Initialy spectral broadening is dominated by modulation instability. Later it gets dominated by nonlinear phenomena like four wave mixing, dispersion wave generation, Raman scattering and self phase modulation. The spectrum obtained at the end of 15 cm fiber is 600 nm wide. Similarly more simulation has been made for supercontinuum generation by increasing the peak power to 2 kW, 5 kW and 10 kW respectively. The mechanism remain same except getting the wider broadening than in previous case. The spectral and temporal dynamic have been shown in Fig. 11 (a), Fig. 11 (b), Fig. 12 (a), Fig. 12 (b), Fig. 13 (a) and Fig. 13 (b) respectively.

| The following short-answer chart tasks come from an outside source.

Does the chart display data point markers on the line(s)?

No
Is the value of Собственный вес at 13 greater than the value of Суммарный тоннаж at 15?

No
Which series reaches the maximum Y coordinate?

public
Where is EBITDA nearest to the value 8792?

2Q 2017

The supercontinuum spectra obtained for peak power 1 kW, 2 kW, 5 kW and 10 kW are 600 nm, 950 nm, 1450 nm and 2050 nm respectively.

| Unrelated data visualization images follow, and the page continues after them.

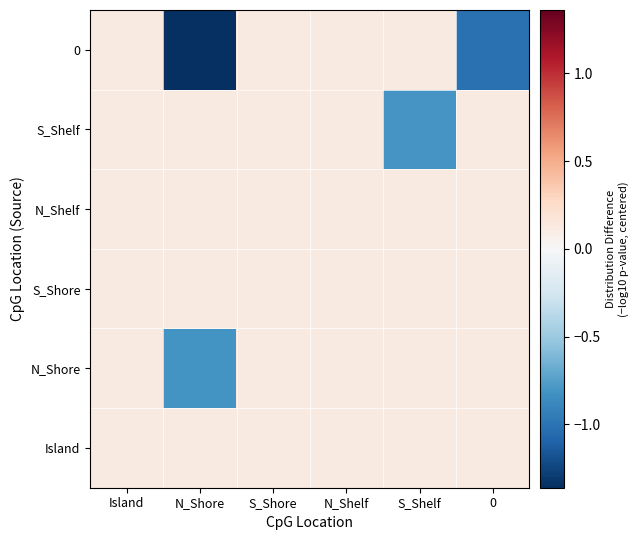

Reading right to left, extract all data points from this chart.

Island: 0=0.1	S_Shelf=0.1	N_Shelf=0.1	S_Shore=0.1	N_Shore=0.1	Island=0.1
N_Shore: 0=0.1	S_Shelf=0.1	N_Shelf=0.1	S_Shore=0.1	N_Shore=-0.8	Island=0.1
S_Shore: 0=0.1	S_Shelf=0.1	N_Shelf=0.1	S_Shore=0.1	N_Shore=0.1	Island=0.1
N_Shelf: 0=0.1	S_Shelf=0.1	N_Shelf=0.1	S_Shore=0.1	N_Shore=0.1	Island=0.1
S_Shelf: 0=0.1	S_Shelf=-0.8	N_Shelf=0.1	S_Shore=0.1	N_Shore=0.1	Island=0.1
0: 0=-1.0	S_Shelf=0.1	N_Shelf=0.1	S_Shore=0.1	N_Shore=-1.4	Island=0.1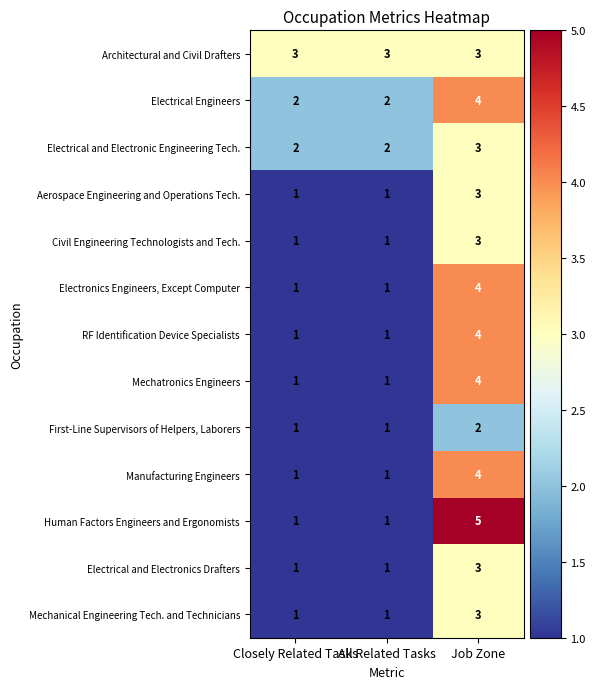

Which series has the widest spread of values?

Human Factors Engineers and Ergonomists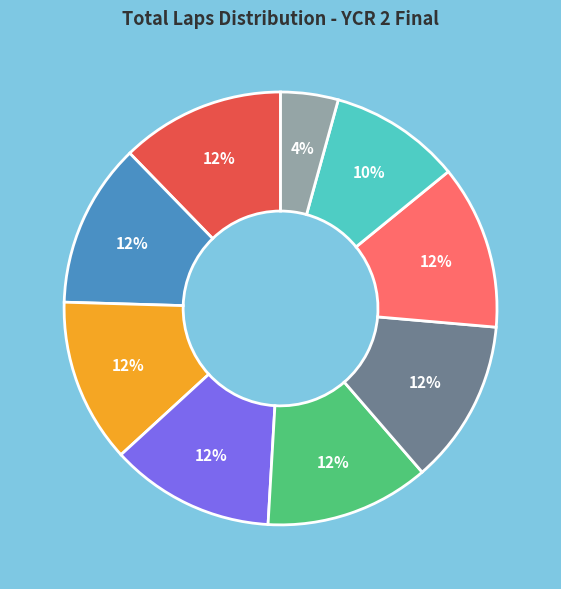

Does any single category account for the majority?

No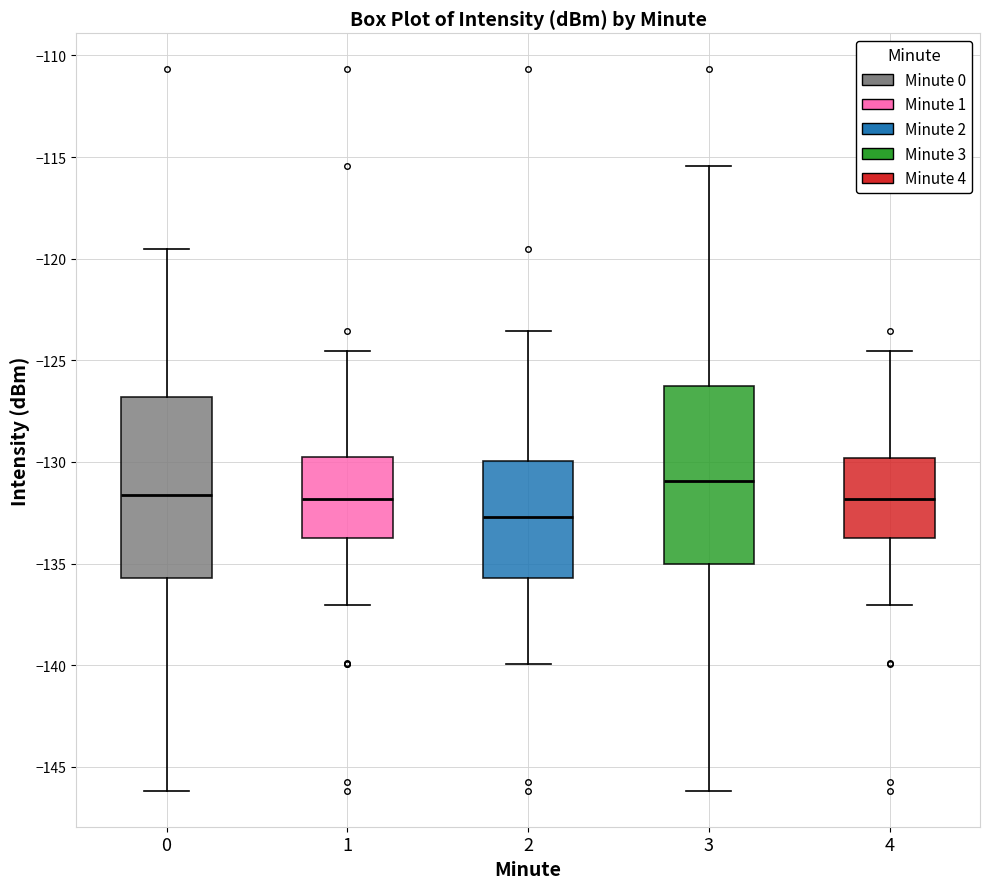

Which box's median line is the highest?

3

Results obtained in this paper are compared with the previously reported results of PCF structures at the wavelength 1.33 μm. This comparison is tabulated in Table II.
References | Birefringence | Confinement loss in dB/Km | Dispersion in ps/nm-km | Effective mode area in (Micrometer^{2}) | Nonlinear coefficient in W^{– 1}Km^{-1} |
---|---|---|---|---|---|
Ferhat et al. [61] | -- | -- | 30 | 4.3 | 50 |
Sharma et al. [62] | -- | -- | 50 | 0.7 | 300 |
Kirishna et al. [63] | -- | -- | 100 | 4.3 | 50 |
Ademgil et al. [64] | 0.0019 | 2.1*10^{-2} | -- | -- | -- |
Ademgil et al. [65] | 0.00061 | 2.01*10^{-1} | -- | -- | -- |
Arif et al. [66] | 0.002825 | 2.07*10^{-6} | -- | -- | -- |
[Present Work] | 0.14 | 3.2*10^{14} | Zero | 10.5 | 3430 |
IV. CONCLUSION
Do-octagonal PCF structure with holes arranged in rhombic fashion is investigated. These holes of circular dimension have been doped with different materials of alcoholic groups (-OH group). In one of the investigated structure holes are filled with air. Results of doped PCF structures are compared with PCF structure having air holes. Ultra flattened zero dispersion with much high birefringence has been achieved. Apart from this result, ultra low confinement loss with large nonlinearity has also been obtained. Number of solitons generated is large. Numerical simulation for supercontinuum generation has been performed. The supercontinuum spectra obtained for peak power 10kW is 2050nm.